Exercise brief: Look for "Contes" in the records and copy every line that has it.

┄┄┄┄┄┄┄┄┄┄

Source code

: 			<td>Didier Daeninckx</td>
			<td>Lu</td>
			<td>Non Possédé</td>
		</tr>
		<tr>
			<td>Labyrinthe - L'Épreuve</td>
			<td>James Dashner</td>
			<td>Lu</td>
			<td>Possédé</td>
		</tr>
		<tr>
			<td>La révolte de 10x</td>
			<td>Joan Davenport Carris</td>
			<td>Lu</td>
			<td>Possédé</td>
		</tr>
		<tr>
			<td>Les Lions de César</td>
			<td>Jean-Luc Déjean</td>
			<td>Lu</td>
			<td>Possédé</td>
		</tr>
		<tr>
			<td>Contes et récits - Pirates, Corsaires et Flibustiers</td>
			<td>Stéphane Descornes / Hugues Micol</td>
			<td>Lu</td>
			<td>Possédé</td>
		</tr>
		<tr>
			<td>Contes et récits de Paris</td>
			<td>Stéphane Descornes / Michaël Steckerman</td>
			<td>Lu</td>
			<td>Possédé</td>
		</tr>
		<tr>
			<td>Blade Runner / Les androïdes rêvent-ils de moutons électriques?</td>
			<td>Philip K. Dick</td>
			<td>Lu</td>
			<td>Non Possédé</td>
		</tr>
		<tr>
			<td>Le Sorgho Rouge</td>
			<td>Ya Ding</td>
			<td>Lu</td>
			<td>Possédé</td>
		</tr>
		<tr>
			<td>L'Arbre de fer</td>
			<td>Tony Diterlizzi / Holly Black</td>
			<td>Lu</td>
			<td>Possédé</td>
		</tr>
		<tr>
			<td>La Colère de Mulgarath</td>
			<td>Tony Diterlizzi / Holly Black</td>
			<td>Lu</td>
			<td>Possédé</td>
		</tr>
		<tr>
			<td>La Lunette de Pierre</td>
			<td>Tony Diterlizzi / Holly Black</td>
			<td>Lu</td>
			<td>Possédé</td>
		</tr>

┄┄┄┄┄┄┄┄┄┄

Output of the task:
			<td>Contes et récits - Pirates, Corsaires et Flibustiers</td>
			<td>Contes et récits de Paris</td>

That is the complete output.